Your instructions:
Every single entry must be restated word for word.

*** Records to process Section Begins ***

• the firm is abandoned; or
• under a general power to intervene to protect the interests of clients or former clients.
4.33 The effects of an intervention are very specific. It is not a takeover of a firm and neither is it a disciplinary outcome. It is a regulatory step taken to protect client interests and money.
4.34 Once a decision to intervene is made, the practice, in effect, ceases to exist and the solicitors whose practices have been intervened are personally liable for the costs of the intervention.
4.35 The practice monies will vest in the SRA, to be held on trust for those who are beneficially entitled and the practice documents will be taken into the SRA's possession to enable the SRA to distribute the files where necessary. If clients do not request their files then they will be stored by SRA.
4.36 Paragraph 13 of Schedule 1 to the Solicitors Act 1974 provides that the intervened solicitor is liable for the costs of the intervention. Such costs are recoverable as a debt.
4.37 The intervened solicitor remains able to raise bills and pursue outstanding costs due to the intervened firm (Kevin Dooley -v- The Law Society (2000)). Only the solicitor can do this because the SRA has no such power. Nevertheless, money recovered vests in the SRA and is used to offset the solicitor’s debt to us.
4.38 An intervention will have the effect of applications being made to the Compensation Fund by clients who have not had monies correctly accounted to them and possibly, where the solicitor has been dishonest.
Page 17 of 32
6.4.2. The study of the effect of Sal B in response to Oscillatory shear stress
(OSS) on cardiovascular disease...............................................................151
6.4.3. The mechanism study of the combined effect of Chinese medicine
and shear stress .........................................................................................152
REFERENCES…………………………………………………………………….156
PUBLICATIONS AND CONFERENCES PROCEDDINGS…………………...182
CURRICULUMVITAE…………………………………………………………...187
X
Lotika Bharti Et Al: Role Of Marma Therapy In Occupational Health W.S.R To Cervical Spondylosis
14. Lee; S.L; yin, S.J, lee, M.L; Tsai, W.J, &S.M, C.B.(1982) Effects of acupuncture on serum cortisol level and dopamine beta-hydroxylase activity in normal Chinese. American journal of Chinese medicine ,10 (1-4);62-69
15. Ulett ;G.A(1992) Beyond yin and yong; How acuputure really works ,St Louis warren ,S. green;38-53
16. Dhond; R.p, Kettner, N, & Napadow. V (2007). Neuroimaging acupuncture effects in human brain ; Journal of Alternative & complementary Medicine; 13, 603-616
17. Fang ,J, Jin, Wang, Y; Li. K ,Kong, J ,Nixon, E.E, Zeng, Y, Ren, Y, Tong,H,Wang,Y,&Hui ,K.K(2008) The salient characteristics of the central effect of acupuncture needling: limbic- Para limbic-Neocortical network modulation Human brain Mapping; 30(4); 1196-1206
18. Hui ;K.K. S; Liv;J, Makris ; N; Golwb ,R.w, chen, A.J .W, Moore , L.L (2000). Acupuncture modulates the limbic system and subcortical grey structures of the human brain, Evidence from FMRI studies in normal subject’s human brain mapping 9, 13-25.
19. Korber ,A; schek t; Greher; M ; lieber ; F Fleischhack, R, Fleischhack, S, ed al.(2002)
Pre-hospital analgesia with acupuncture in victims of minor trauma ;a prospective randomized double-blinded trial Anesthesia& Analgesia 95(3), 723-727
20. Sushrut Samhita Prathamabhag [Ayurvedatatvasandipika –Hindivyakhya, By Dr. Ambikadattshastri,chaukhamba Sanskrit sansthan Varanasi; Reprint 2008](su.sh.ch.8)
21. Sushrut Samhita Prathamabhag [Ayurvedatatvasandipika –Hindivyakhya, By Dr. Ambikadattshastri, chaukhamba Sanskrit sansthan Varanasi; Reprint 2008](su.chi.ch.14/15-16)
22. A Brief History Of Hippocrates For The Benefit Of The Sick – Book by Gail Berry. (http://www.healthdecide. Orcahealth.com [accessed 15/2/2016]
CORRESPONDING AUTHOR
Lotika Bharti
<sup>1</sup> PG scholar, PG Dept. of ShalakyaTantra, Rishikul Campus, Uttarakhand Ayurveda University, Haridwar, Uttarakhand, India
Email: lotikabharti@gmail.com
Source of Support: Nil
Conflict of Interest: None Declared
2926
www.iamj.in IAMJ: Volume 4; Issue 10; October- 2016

*** Records to process Section Ends ***

Solved exercise:
• the firm is abandoned; or
• under a general power to intervene to protect the interests of clients or former clients.
4.33 The effects of an intervention are very specific. It is not a takeover of a firm and neither is it a disciplinary outcome. It is a regulatory step taken to protect client interests and money.
4.34 Once a decision to intervene is made, the practice, in effect, ceases to exist and the solicitors whose practices have been intervened are personally liable for the costs of the intervention.
4.35 The practice monies will vest in the SRA, to be held on trust for those who are beneficially entitled and the practice documents will be taken into the SRA's possession to enable the SRA to distribute the files where necessary. If clients do not request their files then they will be stored by SRA.
4.36 Paragraph 13 of Schedule 1 to the Solicitors Act 1974 provides that the intervened solicitor is liable for the costs of the intervention. Such costs are recoverable as a debt.
4.37 The intervened solicitor remains able to raise bills and pursue outstanding costs due to the intervened firm (Kevin Dooley -v- The Law Society (2000)). Only the solicitor can do this because the SRA has no such power. Nevertheless, money recovered vests in the SRA and is used to offset the solicitor’s debt to us.
4.38 An intervention will have the effect of applications being made to the Compensation Fund by clients who have not had monies correctly accounted to them and possibly, where the solicitor has been dishonest.
Page 17 of 32
6.4.2. The study of the effect of Sal B in response to Oscillatory shear stress
(OSS) on cardiovascular disease...............................................................151
6.4.3. The mechanism study of the combined effect of Chinese medicine
and shear stress .........................................................................................152
REFERENCES…………………………………………………………………….156
PUBLICATIONS AND CONFERENCES PROCEDDINGS…………………...182
CURRICULUMVITAE…………………………………………………………...187
X
Lotika Bharti Et Al: Role Of Marma Therapy In Occupational Health W.S.R To Cervical Spondylosis
14. Lee; S.L; yin, S.J, lee, M.L; Tsai, W.J, &S.M, C.B.(1982) Effects of acupuncture on serum cortisol level and dopamine beta-hydroxylase activity in normal Chinese. American journal of Chinese medicine ,10 (1-4);62-69
15. Ulett ;G.A(1992) Beyond yin and yong; How acuputure really works ,St Louis warren ,S. green;38-53
16. Dhond; R.p, Kettner, N, & Napadow. V (2007). Neuroimaging acupuncture effects in human brain ; Journal of Alternative & complementary Medicine; 13, 603-616
17. Fang ,J, Jin, Wang, Y; Li. K ,Kong, J ,Nixon, E.E, Zeng, Y, Ren, Y, Tong,H,Wang,Y,&Hui ,K.K(2008) The salient characteristics of the central effect of acupuncture needling: limbic- Para limbic-Neocortical network modulation Human brain Mapping; 30(4); 1196-1206
18. Hui ;K.K. S; Liv;J, Makris ; N; Golwb ,R.w, chen, A.J .W, Moore , L.L (2000). Acupuncture modulates the limbic system and subcortical grey structures of the human brain, Evidence from FMRI studies in normal subject’s human brain mapping 9, 13-25.
19. Korber ,A; schek t; Greher; M ; lieber ; F Fleischhack, R, Fleischhack, S, ed al.(2002)
Pre-hospital analgesia with acupuncture in victims of minor trauma ;a prospective randomized double-blinded trial Anesthesia& Analgesia 95(3), 723-727
20. Sushrut Samhita Prathamabhag [Ayurvedatatvasandipika –Hindivyakhya, By Dr. Ambikadattshastri,chaukhamba Sanskrit sansthan Varanasi; Reprint 2008](su.sh.ch.8)
21. Sushrut Samhita Prathamabhag [Ayurvedatatvasandipika –Hindivyakhya, By Dr. Ambikadattshastri, chaukhamba Sanskrit sansthan Varanasi; Reprint 2008](su.chi.ch.14/15-16)
22. A Brief History Of Hippocrates For The Benefit Of The Sick – Book by Gail Berry. (http://www.healthdecide. Orcahealth.com [accessed 15/2/2016]
CORRESPONDING AUTHOR
Lotika Bharti
<sup>1</sup> PG scholar, PG Dept. of ShalakyaTantra, Rishikul Campus, Uttarakhand Ayurveda University, Haridwar, Uttarakhand, India
Email: lotikabharti@gmail.com
Source of Support: Nil
Conflict of Interest: None Declared
2926
www.iamj.in IAMJ: Volume 4; Issue 10; October- 2016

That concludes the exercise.